Gadis itu mengejapkan matanya dan menambahkan, “Tapi aku melihat seseorang lewat di sebelahnya.”

“Siapa?”

Sahut si gadis, “Seorang laki-laki. Aku tidak kenal dia.”

Ia tersenyum lebar dan melanjutkan, “Selain engkau, aku tidak kenal banyak laki-laki.”

Li Sun-Hoan pura-pura tidak mendengar. Ia bertanya lagi, “Apa yang dia kerjakan?”

Sahut si gadis muda, “Orang itu kelihatan menyeramkan. Jenggotnya besar, dan di wajahnya ada bekas luka. Ia masuk ke sini dan bertanya, ‘Apakah kau kenal Li Sun- Hoan? Apakah ia akan datang ke sini?’”

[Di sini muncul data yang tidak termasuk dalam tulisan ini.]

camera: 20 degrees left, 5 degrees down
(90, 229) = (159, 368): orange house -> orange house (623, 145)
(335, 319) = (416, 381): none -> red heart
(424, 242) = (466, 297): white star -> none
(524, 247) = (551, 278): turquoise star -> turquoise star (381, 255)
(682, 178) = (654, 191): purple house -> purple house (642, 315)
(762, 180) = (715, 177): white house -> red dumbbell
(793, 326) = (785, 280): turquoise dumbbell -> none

Tanya Li Sun-Hoan, “Apa jawabmu?”

Kata si gadis muda, “Karena aku tidak mengenalnya, aku bohong saja. Aku bilang aku tidak mengenalmu dan bahwa kau akan segera datang.”

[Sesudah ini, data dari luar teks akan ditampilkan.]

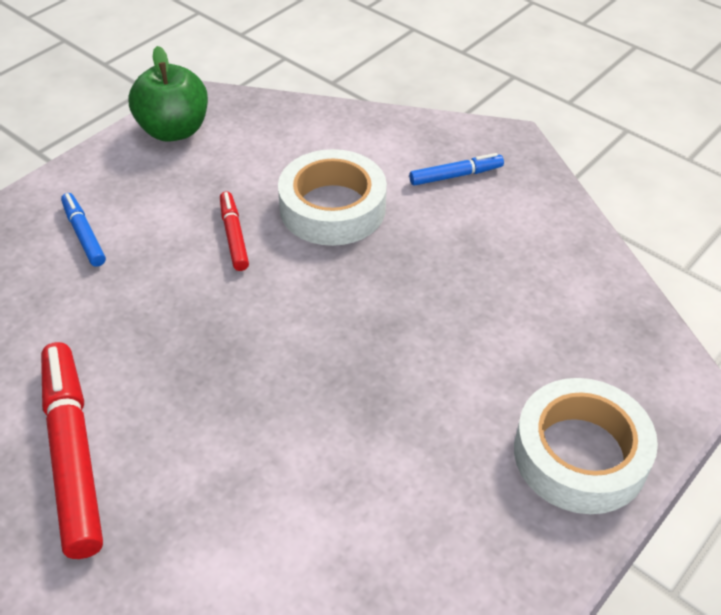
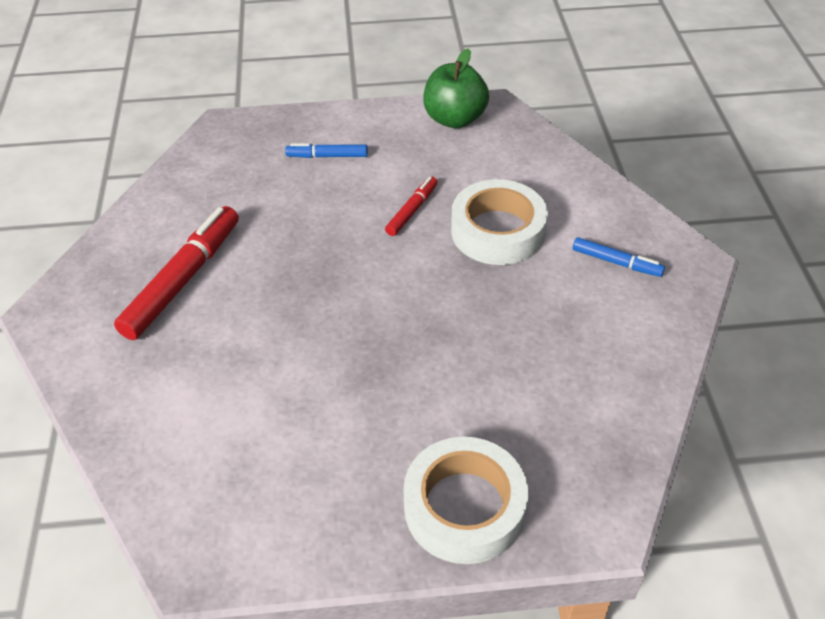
camera: 45 degrees right, 0 degrees up
(84, 234) = (327, 156): blue marker -> blue marker turned 105 degrees counterclockwise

“Lalu apa kata orang itu?” “Lalu ia memberikan surat padaku, dan menyuruhku untuk menyampaikannya padamu.”

Tanya Li Sun-Hoan, “Jadi kau menerima suratnya?”

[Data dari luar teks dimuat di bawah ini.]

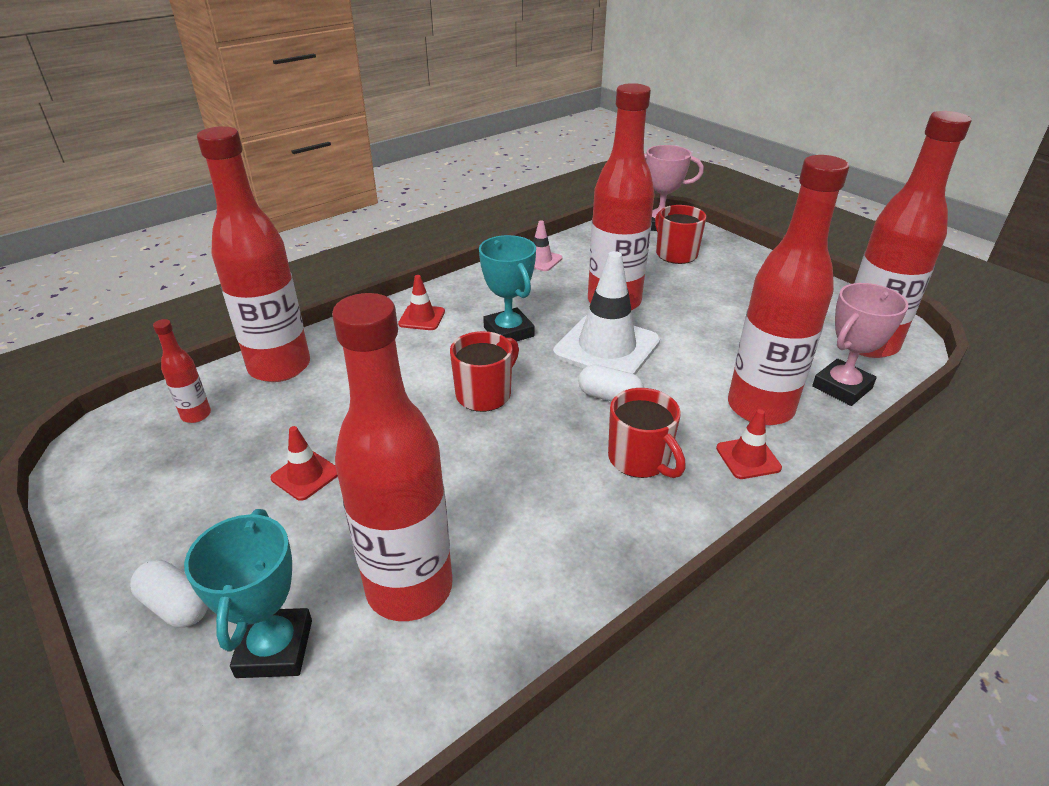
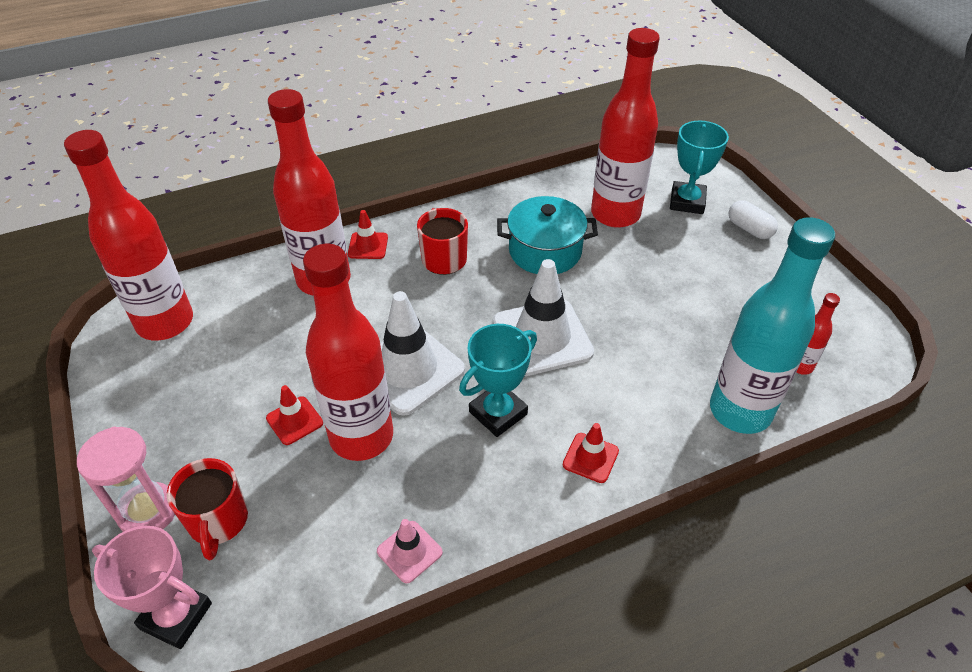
camera: 165 degrees left, 10 degrees up
(280, 367) = (740, 411): red bottle -> turquoise bottle
(305, 475) = (690, 292): red traffic cone -> red traffic cone (294, 420)
(485, 394) = (542, 337): red mug -> white traffic cone
(509, 332) = (498, 413): turquoise trophy -> turquoise trophy turned 60 degrees clockwise
(509, 497) = (545, 251): none -> turquoise pot
(609, 397) = (436, 313): white capsule -> none
(725, 251) = (148, 511): none -> pink hourglass
(841, 387) = (241, 285): pink trophy -> none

Jawab si gadis, “Tentu saja. Kalau tidak, aku kan ketahuan sudah berbohong. Orang ini betul-betul menyeramkan. Jika ia tahu aku bohong, ia pasti sudah mencabut kepalaku.”

Ia tersenyum dan melanjutkan, “Seorang gadis kecil dengan kepala putus akan merasa kesakitan, bukan?”

Li Sun-Hoan pun tersenyum dan berkata, “Seorang bocah laki-laki dengan kepala putus juga akan merasa kesakitan.”

Si gadis muda memang mempunyai satu kepandaian istimewa. Ia dapat membuat semua kata-katanya kedengaran sangat mayakinkan.

Orang lain mungkin akan bertanya, “Di manakah laki-laki yang membawa surat ini? Mengapa ia meninggalkan surat ini di sini?”

Namun Li Sun-Hoan tidak menanyakannya.

Ia pun mempunyai satu kepandaian istimewa. Apapun yang diucapkan seseorang, ia dapat terlihat seolah-olah mempercayai perkataan itu bulat-bulat. Itulah sebabnya banyak orang merasa mereka telah berhasil menipunya. Gadis muda itu segera mengeluarkan surat itu. Di amplopnya memang tertulis nama Li Sun-Hoan. Surat itu disegel, jadi si gadis muda pasti tidak tahu apa isinya.

Dalam surat itu tertulis, “Aku selalu mengagumi Li- tayhiap Sun-Hoan. Mari bertemu di dekat mata air tanggal satu bulan sepuluh. Tolong jangan kecewakan aku.”

Surat itu ditandatangani oleh Siangkoan Kim-hong!

Surat itu sangat sederhana dan sopan. Namun siapapun penerima surat ini lebih baik cepat-cepat menulis surat wasiatnya, atau paling tidak ketakutan setengah mati.

Jika Siangkoan Kim-hong menantang seseorang, berapa lama lagikah orang itu dapat hidup?

Li Sun-Hoan memasukkan surat itu ke dalam amplopnya lagi dan memasukkan amplop itu ke dalam bajunya.

Ia masih tetap tersenyum.

Si gadis muda telah mengawasinya selama ini. Ia tidak tahan untuk tidak bertanya, “Apa isi surat itu?”

“Tidak ada yang penting.”

“Dilihat dari senyumanmu, pasti seorang wanitalah yang menulis surat itu.”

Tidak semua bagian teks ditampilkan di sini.